From the records below, extract only the lines running from the line with "right hip: (1357, 936)" to the line with "left shoulder: (1353, 1344)", both lines included, reproducing them exactly.

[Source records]
------------------------

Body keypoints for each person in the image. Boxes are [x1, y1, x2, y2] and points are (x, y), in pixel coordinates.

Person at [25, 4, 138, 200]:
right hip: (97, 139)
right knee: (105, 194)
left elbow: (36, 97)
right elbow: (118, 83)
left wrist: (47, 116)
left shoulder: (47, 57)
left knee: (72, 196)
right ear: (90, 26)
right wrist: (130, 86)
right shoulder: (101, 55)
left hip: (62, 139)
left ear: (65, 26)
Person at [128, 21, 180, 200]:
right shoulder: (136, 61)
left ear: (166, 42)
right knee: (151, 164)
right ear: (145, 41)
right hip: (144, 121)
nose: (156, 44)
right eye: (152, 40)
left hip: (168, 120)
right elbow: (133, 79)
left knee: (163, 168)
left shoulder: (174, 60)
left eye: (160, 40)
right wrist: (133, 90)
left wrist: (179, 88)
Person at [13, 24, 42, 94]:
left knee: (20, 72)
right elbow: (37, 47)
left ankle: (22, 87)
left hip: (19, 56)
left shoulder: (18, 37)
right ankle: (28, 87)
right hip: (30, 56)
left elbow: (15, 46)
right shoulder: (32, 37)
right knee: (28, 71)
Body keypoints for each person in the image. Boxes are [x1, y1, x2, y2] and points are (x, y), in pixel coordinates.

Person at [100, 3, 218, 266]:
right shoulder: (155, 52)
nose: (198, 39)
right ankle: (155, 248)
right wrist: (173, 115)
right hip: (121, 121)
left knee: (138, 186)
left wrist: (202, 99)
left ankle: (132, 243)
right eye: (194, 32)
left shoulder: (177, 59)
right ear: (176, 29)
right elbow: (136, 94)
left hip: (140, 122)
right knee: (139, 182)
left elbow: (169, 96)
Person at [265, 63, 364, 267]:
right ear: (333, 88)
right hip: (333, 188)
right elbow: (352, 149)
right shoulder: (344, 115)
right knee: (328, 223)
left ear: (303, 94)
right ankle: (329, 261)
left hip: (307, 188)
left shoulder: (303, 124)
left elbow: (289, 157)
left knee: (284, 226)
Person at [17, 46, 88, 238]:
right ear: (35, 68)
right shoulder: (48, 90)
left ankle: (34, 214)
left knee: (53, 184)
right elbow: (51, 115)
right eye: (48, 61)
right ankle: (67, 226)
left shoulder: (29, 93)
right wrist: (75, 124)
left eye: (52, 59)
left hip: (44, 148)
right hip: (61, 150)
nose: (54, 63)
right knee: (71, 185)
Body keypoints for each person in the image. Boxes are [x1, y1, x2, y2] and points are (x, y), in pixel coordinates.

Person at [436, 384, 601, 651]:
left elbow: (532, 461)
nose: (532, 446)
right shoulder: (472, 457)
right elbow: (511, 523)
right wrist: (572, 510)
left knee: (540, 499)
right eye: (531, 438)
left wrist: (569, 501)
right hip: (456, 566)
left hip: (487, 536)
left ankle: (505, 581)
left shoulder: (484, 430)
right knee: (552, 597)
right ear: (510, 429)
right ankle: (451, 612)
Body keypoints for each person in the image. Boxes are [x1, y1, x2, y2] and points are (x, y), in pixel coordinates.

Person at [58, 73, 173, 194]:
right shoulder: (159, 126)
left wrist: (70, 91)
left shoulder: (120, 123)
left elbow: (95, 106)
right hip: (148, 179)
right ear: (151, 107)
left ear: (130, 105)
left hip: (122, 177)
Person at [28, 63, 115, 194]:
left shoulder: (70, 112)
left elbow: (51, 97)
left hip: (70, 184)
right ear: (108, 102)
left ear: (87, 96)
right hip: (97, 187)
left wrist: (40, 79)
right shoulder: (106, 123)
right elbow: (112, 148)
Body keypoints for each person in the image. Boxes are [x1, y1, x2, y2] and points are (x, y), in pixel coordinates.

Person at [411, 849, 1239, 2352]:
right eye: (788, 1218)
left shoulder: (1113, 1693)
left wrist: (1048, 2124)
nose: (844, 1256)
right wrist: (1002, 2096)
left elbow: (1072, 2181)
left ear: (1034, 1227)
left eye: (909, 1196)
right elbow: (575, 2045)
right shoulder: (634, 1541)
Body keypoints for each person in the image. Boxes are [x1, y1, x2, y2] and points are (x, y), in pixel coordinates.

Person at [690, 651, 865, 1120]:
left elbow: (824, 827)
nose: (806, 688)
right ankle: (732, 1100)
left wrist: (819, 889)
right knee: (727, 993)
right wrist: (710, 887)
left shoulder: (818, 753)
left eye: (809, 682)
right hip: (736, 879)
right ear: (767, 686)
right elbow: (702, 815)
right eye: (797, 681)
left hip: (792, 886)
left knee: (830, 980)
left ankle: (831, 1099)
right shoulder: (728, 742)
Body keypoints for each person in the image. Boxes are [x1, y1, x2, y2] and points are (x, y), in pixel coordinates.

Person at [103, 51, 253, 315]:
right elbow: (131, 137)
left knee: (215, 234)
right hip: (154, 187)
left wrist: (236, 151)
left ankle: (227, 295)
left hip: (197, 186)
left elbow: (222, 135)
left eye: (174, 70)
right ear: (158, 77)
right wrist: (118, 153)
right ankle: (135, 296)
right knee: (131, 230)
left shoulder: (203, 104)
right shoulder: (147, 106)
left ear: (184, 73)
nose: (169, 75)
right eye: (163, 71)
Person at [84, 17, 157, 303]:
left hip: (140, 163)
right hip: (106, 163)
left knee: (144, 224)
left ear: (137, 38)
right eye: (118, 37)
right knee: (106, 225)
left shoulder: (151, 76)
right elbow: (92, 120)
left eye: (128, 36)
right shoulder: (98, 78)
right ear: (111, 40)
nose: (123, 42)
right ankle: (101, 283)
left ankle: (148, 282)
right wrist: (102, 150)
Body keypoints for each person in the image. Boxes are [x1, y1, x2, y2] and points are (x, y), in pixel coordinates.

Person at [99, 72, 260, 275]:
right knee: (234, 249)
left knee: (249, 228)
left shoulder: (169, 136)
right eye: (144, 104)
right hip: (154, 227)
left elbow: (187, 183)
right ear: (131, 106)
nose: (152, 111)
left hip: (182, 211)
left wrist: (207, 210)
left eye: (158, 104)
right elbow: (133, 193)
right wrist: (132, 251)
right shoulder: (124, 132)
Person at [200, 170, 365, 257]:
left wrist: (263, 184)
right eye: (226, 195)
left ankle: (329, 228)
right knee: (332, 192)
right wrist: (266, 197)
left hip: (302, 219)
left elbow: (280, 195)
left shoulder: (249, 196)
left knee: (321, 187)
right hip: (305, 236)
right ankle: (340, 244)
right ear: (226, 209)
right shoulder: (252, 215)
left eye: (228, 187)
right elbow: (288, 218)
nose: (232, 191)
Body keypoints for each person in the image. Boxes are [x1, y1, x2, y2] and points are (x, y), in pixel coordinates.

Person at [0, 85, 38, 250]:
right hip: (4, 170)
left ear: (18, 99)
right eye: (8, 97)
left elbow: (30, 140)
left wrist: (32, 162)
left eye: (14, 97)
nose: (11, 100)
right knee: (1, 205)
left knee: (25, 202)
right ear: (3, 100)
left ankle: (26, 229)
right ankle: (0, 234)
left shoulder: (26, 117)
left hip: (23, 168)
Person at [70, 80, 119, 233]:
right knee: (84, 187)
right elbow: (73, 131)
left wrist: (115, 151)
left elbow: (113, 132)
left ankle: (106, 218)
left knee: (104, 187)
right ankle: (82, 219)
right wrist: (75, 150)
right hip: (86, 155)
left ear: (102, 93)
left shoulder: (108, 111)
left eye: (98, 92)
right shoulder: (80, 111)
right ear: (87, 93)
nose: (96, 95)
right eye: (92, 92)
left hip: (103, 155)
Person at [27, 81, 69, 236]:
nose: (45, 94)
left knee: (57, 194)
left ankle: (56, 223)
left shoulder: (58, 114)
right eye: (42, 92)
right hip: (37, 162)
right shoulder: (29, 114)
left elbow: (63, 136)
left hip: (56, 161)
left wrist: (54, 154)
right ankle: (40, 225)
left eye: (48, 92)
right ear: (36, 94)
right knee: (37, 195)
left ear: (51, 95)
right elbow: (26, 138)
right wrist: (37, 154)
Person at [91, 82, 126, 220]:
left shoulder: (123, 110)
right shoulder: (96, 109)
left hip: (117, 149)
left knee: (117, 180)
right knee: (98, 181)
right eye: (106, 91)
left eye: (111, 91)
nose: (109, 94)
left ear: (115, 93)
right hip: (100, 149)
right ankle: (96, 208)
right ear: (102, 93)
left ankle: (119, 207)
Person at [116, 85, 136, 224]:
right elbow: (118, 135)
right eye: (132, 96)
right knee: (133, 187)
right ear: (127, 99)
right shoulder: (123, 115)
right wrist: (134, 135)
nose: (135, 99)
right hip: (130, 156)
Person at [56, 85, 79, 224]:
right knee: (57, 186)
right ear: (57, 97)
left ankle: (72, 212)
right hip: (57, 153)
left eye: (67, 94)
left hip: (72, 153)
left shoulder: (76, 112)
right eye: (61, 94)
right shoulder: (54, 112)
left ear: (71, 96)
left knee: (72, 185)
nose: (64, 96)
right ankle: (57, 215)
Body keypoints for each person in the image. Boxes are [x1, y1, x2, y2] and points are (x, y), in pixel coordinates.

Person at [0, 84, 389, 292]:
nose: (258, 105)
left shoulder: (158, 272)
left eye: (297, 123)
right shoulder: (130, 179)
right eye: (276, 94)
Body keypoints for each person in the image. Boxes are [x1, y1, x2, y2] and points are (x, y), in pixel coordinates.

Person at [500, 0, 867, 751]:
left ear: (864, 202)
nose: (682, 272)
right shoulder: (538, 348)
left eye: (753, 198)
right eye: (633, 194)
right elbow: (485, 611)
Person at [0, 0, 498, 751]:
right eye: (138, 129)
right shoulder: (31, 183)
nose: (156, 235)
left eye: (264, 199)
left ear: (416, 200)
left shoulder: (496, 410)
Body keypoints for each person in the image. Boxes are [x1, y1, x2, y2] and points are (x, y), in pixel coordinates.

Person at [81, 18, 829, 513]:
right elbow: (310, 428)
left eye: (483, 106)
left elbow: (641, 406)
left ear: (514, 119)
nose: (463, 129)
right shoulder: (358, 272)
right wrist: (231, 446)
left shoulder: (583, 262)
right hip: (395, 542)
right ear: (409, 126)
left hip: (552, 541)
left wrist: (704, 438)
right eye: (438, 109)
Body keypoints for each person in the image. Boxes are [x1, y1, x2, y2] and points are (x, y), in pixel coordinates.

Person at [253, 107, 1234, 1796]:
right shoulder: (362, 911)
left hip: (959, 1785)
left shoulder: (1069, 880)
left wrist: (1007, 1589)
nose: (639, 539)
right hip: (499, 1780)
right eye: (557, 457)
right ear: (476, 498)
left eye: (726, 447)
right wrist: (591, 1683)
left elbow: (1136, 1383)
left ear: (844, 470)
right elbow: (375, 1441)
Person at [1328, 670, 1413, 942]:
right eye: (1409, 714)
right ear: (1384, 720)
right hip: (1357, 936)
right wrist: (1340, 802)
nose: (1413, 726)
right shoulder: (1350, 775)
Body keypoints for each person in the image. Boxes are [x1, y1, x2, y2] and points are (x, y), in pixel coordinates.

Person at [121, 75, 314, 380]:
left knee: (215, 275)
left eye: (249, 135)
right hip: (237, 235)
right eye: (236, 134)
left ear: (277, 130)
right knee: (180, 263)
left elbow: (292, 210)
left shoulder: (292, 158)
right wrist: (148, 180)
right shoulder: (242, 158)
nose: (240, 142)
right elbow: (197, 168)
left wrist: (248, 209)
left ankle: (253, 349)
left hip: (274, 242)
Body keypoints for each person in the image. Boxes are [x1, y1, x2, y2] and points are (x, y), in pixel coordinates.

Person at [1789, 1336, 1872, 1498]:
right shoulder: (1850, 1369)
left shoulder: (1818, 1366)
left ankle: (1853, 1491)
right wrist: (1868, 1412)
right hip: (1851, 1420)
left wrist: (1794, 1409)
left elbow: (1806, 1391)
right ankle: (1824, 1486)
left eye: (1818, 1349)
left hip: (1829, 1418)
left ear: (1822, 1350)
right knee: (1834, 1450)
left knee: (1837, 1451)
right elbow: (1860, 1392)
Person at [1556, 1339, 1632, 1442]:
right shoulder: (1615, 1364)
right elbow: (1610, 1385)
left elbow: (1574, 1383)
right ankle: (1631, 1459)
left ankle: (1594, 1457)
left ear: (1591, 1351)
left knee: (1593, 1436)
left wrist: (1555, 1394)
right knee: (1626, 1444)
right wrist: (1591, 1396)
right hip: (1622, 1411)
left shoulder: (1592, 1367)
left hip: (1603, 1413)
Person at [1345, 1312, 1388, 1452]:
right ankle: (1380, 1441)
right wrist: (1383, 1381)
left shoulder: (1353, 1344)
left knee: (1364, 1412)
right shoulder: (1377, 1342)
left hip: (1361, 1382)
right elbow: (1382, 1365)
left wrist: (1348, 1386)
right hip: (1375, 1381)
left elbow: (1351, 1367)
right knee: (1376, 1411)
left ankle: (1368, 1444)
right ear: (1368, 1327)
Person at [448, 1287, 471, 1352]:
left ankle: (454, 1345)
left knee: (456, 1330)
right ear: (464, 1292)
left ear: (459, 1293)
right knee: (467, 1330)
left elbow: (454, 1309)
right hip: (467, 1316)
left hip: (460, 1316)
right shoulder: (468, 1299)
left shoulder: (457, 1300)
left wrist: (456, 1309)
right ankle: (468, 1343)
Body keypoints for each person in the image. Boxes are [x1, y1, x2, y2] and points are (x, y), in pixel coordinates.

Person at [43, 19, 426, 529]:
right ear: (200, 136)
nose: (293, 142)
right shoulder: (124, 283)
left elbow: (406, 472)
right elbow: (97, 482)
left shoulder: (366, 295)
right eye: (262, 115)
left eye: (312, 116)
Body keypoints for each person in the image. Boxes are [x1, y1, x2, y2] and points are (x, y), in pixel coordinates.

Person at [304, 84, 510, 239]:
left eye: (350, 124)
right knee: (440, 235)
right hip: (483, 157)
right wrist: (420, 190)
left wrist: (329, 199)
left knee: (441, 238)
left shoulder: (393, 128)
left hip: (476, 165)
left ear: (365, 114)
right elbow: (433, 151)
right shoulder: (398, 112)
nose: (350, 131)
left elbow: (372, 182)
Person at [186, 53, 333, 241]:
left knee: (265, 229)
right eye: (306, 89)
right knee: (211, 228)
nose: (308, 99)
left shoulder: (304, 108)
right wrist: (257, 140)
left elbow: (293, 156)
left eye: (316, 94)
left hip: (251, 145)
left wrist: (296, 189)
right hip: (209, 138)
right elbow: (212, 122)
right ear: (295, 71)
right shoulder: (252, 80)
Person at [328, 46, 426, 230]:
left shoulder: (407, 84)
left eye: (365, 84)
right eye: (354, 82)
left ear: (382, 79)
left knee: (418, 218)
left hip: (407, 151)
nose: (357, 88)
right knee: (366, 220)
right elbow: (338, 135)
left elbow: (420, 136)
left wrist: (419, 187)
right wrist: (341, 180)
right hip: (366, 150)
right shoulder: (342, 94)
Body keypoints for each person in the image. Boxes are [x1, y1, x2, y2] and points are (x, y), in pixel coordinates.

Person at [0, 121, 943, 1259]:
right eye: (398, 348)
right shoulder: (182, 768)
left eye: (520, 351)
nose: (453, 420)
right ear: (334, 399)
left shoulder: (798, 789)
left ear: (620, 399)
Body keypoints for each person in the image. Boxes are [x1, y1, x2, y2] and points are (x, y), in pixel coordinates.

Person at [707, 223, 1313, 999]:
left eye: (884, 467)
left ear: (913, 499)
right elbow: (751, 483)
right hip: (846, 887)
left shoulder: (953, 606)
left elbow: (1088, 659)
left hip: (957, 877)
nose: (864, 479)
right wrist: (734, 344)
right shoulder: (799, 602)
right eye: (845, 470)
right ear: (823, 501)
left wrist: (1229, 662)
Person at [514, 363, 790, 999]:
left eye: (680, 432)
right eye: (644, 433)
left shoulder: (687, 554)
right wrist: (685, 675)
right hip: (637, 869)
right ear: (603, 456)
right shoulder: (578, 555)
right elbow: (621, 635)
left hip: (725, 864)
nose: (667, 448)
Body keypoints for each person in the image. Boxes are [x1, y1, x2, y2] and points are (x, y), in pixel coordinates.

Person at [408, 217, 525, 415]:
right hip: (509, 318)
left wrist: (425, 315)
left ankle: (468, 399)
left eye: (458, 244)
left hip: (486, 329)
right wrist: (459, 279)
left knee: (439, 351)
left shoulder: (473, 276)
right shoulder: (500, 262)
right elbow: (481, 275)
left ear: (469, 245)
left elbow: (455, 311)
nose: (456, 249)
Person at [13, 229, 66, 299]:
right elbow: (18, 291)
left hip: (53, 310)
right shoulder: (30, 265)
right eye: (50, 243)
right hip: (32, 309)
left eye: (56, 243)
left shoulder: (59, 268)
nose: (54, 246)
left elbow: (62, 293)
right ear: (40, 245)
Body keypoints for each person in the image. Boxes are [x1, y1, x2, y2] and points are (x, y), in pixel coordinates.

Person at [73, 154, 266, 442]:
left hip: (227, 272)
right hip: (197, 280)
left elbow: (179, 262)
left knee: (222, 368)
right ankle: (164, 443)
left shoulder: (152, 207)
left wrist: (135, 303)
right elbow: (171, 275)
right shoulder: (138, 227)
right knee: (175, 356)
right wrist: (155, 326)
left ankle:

------------------------

=== Solution for this task ===
right hip: (1357, 936)
right wrist: (1340, 802)
nose: (1413, 726)
right shoulder: (1350, 775)
Body keypoints for each person in the image. Boxes are [x1, y1, x2, y2] and points are (x, y), in pixel coordinates.

Person at [121, 75, 314, 380]:
left knee: (215, 275)
left eye: (249, 135)
right hip: (237, 235)
right eye: (236, 134)
left ear: (277, 130)
right knee: (180, 263)
left elbow: (292, 210)
left shoulder: (292, 158)
right wrist: (148, 180)
right shoulder: (242, 158)
nose: (240, 142)
right elbow: (197, 168)
left wrist: (248, 209)
left ankle: (253, 349)
left hip: (274, 242)
Body keypoints for each person in the image. Boxes are [x1, y1, x2, y2] and points are (x, y), in pixel coordinates.

Person at [1789, 1336, 1872, 1498]:
right shoulder: (1850, 1369)
left shoulder: (1818, 1366)
left ankle: (1853, 1491)
right wrist: (1868, 1412)
right hip: (1851, 1420)
left wrist: (1794, 1409)
left elbow: (1806, 1391)
right ankle: (1824, 1486)
left eye: (1818, 1349)
left hip: (1829, 1418)
left ear: (1822, 1350)
right knee: (1834, 1450)
left knee: (1837, 1451)
right elbow: (1860, 1392)
Person at [1556, 1339, 1632, 1442]:
right shoulder: (1615, 1364)
right elbow: (1610, 1385)
left elbow: (1574, 1383)
right ankle: (1631, 1459)
left ankle: (1594, 1457)
left ear: (1591, 1351)
left knee: (1593, 1436)
left wrist: (1555, 1394)
right knee: (1626, 1444)
right wrist: (1591, 1396)
right hip: (1622, 1411)
left shoulder: (1592, 1367)
left hip: (1603, 1413)
Person at [1345, 1312, 1388, 1452]:
right ankle: (1380, 1441)
right wrist: (1383, 1381)
left shoulder: (1353, 1344)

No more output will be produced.